*Data for analysis:*
——

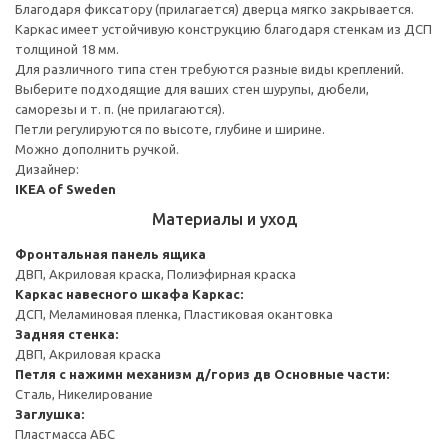
Благодаря фиксатору (прилагается) дверца мягко закрывается.
Каркас имеет устойчивую конструкцию благодаря стенкам из ДСП
толщиной 18 мм.
Для различного типа стен требуются разные виды креплений.
Выберите подходящие для ваших стен шурупы, дюбели,
саморезы и т. п. (не прилагаются).
Петли регулируются по высоте, глубине и ширине.
Можно дополнить ручкой.
Дизайнер:
IKEA of Sweden
Материалы и уход
Фронтальная панель ящика
ДВП, Акриловая краска, Полиэфирная краска
Каркас навесного шкафа
Каркас:
ДСП, Меламиновая пленка, Пластиковая окантовка
Задняя стенка:
ДВП, Акриловая краска
Петля с нажимн механизм д/гориз дв
Основные части:
Сталь, Никелирование
Заглушка:
Пластмасса АБС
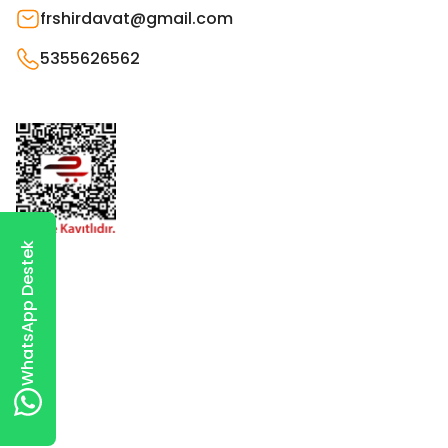
frshirdavat@gmail.com
5355626562
WhatsApp Destek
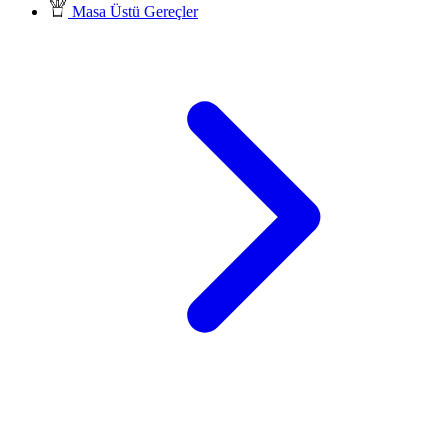
Masa Üstü Gereçler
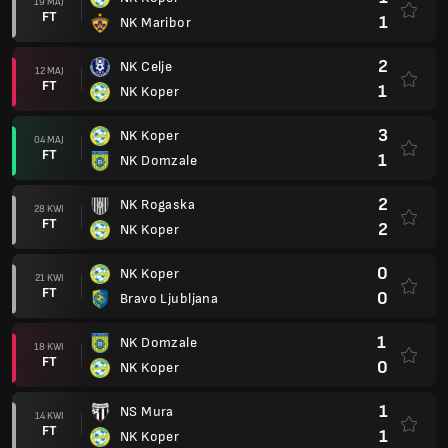
19 MAJ
FT
1
NK Maribor
2
NK Celje
12 MAJ
FT
1
NK Koper
3
NK Koper
04 MAJ
FT
1
NK Domzale
2
NK Rogaska
28 KWI
FT
2
NK Koper
0
NK Koper
21 KWI
FT
0
Bravo Ljubljana
1
NK Domzale
18 KWI
FT
0
NK Koper
1
NS Mura
14 KWI
FT
1
NK Koper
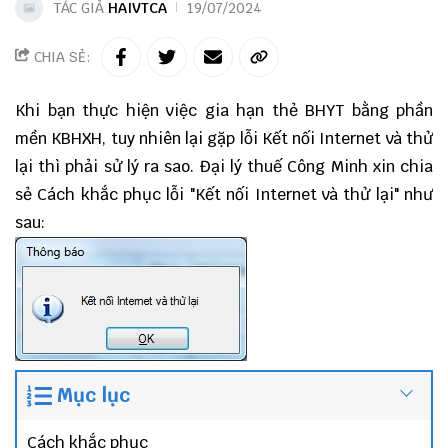
TÁC GIẢ
HAIVTCA
19/07/2024
CHIA SẺ:
Khi bạn thực hiện việc gia hạn thẻ BHYT bằng phần
mền KBHXH, tuy nhiên lại gặp lỗi Kết nối Internet và thử
lại thì phải sử lý ra sao.
Đại lý thuế
Công Minh
xin chia
sẻ Cách khắc phục lỗi "Kết nối Internet và thử lại" như
sau:
Mục lục
Cách khắc phục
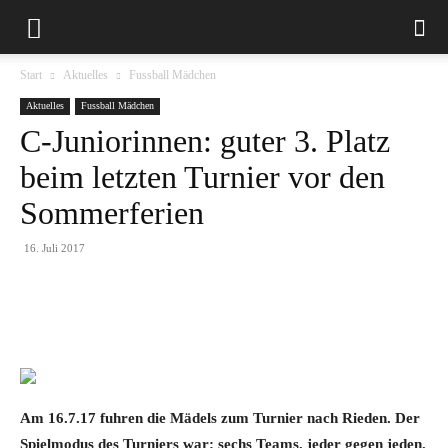
Start
Aktuelles
Fussball Mädchen
Aktuelles
Fussball Mädchen
C-Juniorinnen: guter 3. Platz
beim letzten Turnier vor den
Sommerferien
16. Juli 2017
Am 16.7.17 fuhren die Mädels zum Turnier nach Rieden. Der
Spielmodus des Turniers war: sechs Teams, jeder gegen jeden.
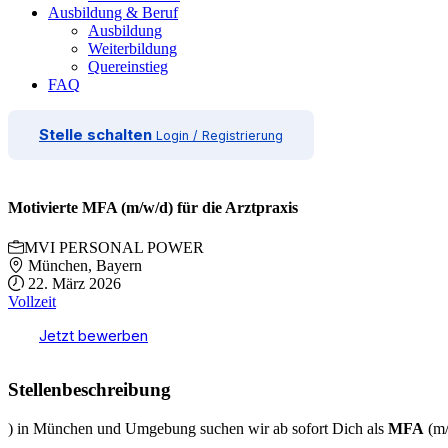
Ausbildung & Beruf
Ausbildung
Weiterbildung
Quereinstieg
FAQ
Stelle schalten
Login / Registrierung
Motivierte MFA (m/w/d) für die Arztpraxis
MVI PERSONAL POWER
München, Bayern
22. März 2026
Vollzeit
Jetzt bewerben
Stellenbeschreibung
) in München und Umgebung suchen wir ab sofort Dich als
MFA
(m/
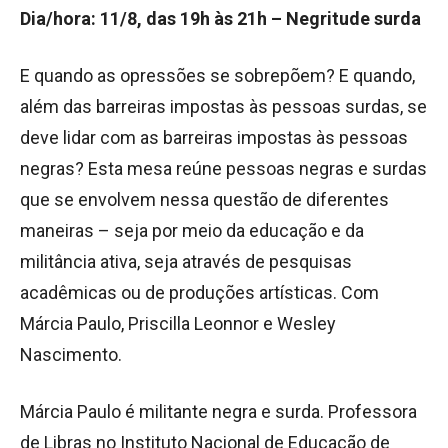
Dia/hora: 11/8, das 19h às 21h – Negritude surda
E quando as opressões se sobrepõem? E quando,
além das barreiras impostas às pessoas surdas, se
deve lidar com as barreiras impostas às pessoas
negras? Esta mesa reúne pessoas negras e surdas
que se envolvem nessa questão de diferentes
maneiras – seja por meio da educação e da
militância ativa, seja através de pesquisas
acadêmicas ou de produções artísticas. Com
Márcia Paulo, Priscilla Leonnor e Wesley
Nascimento.
Márcia Paulo é militante negra e surda. Professora
de Libras no Instituto Nacional de Educação de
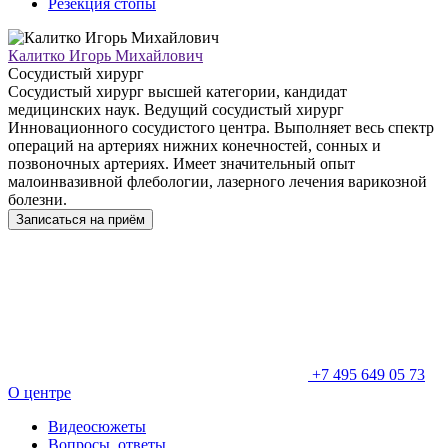
Резекция стопы
Калитко Игорь Михайлович
Сосудистый хирург
Сосудистый хирург высшей категории, кандидат
медицинских наук. Ведущий сосудистый хирург
Инновационного сосудистого центра. Выполняет весь спектр
операций на артериях нижних конечностей, сонных и
позвоночных артериях. Имеет значительный опыт
малоинвазивной флебологии, лазерного лечения варикозной
болезни.
Записаться на приём
+7 495 649 05 73
О центре
Видеосюжеты
Вопросы, ответы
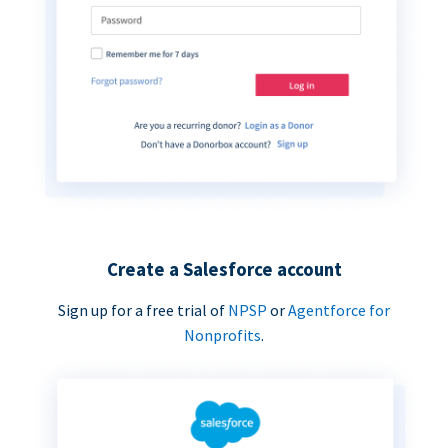
Create a Salesforce account
Sign up for a free trial of
NPSP
or
Agentforce for
Nonprofits
.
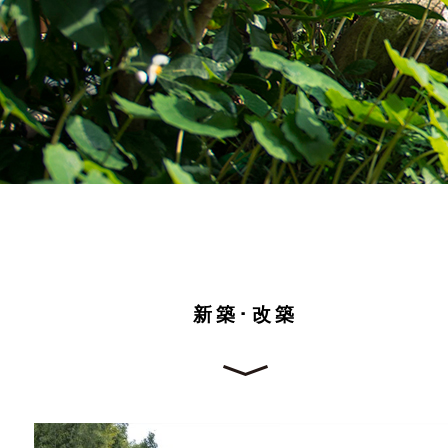
新築･改築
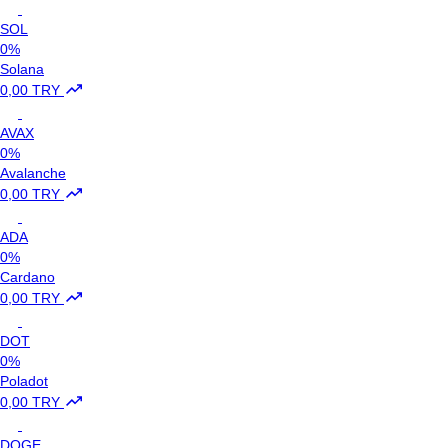
SOL
0%
Solana
0,00 TRY
AVAX
0%
Avalanche
0,00 TRY
ADA
0%
Cardano
0,00 TRY
DOT
0%
Poladot
0,00 TRY
DOGE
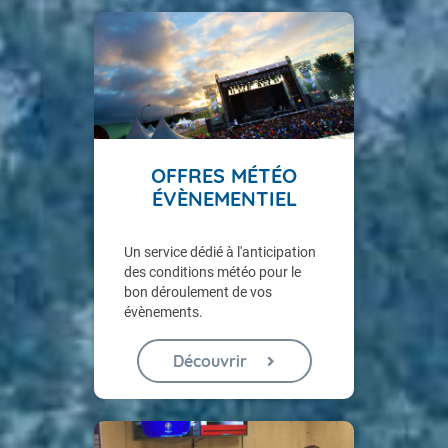
OFFRES MÉTÉO
ÉVÈNEMENTIEL
Un service dédié à l'anticipation
des conditions météo pour le
bon déroulement de vos
évènements.
Découvrir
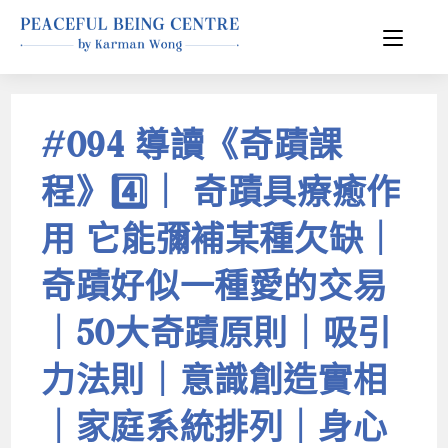
#094 導讀《奇蹟課
程》4️⃣｜ 奇蹟具療癒作
用 它能彌補某種欠缺｜
奇蹟好似一種愛的交易
｜50大奇蹟原則｜吸引
力法則｜意識創造實相
｜家庭系統排列｜身心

——

*Problem:*
Your reply should consist of the data, transcribed exactly, and should hold no pictures.

*Answer area:*
Благодаря фиксатору (прилагается) дверца мягко закрывается.
Каркас имеет устойчивую конструкцию благодаря стенкам из ДСП
толщиной 18 мм.
Для различного типа стен требуются разные виды креплений.
Выберите подходящие для ваших стен шурупы, дюбели,
саморезы и т. п. (не прилагаются).
Петли регулируются по высоте, глубине и ширине.
Можно дополнить ручкой.
Дизайнер:
IKEA of Sweden
Материалы и уход
Фронтальная панель ящика
ДВП, Акриловая краска, Полиэфирная краска
Каркас навесного шкафа
Каркас:
ДСП, Меламиновая пленка, Пластиковая окантовка
Задняя стенка:
ДВП, Акриловая краска
Петля с нажимн механизм д/гориз дв
Основные части:
Сталь, Никелирование
Заглушка:
Пластмасса АБС
frshirdavat@gmail.com
5355626562
WhatsApp Destek
Masa Üstü Gereçler
19 MAJ
FT
1
NK Maribor
2
NK Celje
12 MAJ
FT
1
NK Koper
3
NK Koper
04 MAJ
FT
1
NK Domzale
2
NK Rogaska
28 KWI
FT
2
NK Koper
0
NK Koper
21 KWI
FT
0
Bravo Ljubljana
1
NK Domzale
18 KWI
FT
0
NK Koper
1
NS Mura
14 KWI
FT
1
NK Koper
TÁC GIẢ
HAIVTCA
19/07/2024
CHIA SẺ:
Khi bạn thực hiện việc gia hạn thẻ BHYT bằng phần
mền KBHXH, tuy nhiên lại gặp lỗi Kết nối Internet và thử
lại thì phải sử lý ra sao.
Đại lý thuế
Công Minh
xin chia
sẻ Cách khắc phục lỗi "Kết nối Internet và thử lại" như
sau:
Mục lục
Cách khắc phục
Start
Aktuelles
Fussball Mädchen
Aktuelles
Fussball Mädchen
C-Juniorinnen: guter 3. Platz
beim letzten Turnier vor den
Sommerferien
16. Juli 2017
Am 16.7.17 fuhren die Mädels zum Turnier nach Rieden. Der
Spielmodus des Turniers war: sechs Teams, jeder gegen jeden.
Ausbildung & Beruf
Ausbildung
Weiterbildung
Quereinstieg
FAQ
Stelle schalten
Login / Registrierung
Motivierte MFA (m/w/d) für die Arztpraxis
MVI PERSONAL POWER
München, Bayern
22. März 2026
Vollzeit
Jetzt bewerben
Stellenbeschreibung
) in München und Umgebung suchen wir ab sofort Dich als
MFA
(m/
Dia/hora: 11/8, das 19h às 21h – Negritude surda
E quando as opressões se sobrepõem? E quando,
além das barreiras impostas às pessoas surdas, se
deve lidar com as barreiras impostas às pessoas
negras? Esta mesa reúne pessoas negras e surdas
que se envolvem nessa questão de diferentes
maneiras – seja por meio da educação e da
militância ativa, seja através de pesquisas
acadêmicas ou de produções artísticas. Com
Márcia Paulo, Priscilla Leonnor e Wesley
Nascimento.
Márcia Paulo é militante negra e surda. Professora
de Libras no Instituto Nacional de Educação de
Резекция стопы
Калитко Игорь Михайлович
Сосудистый хирург
Сосудистый хирург высшей категории, кандидат
медицинских наук. Ведущий сосудистый хирург
Инновационного сосудистого центра. Выполняет весь спектр
операций на артериях нижних конечностей, сонных и
позвоночных артериях. Имеет значительный опыт
малоинвазивной флебологии, лазерного лечения варикозной
болезни.
Записаться на приём
+7 495 649 05 73
О центре
Видеосюжеты
Вопросы, ответы
Create a Salesforce account
Sign up for a free trial of
NPSP
or
Agentforce for
Nonprofits
.
新築･改築
SOL
0%
Solana
0,00 TRY
AVAX
0%
Avalanche
0,00 TRY
ADA
0%
Cardano
0,00 TRY
DOT
0%
Poladot
0,00 TRY
DOGE
OFFRES MÉTÉO
ÉVÈNEMENTIEL
Un service dédié à l'anticipation
des conditions météo pour le
bon déroulement de vos
évènements.
Découvrir
#094 導讀《奇蹟課
程》4️⃣｜ 奇蹟具療癒作
用 它能彌補某種欠缺｜
奇蹟好似一種愛的交易
｜50大奇蹟原則｜吸引
力法則｜意識創造實相
｜家庭系統排列｜身心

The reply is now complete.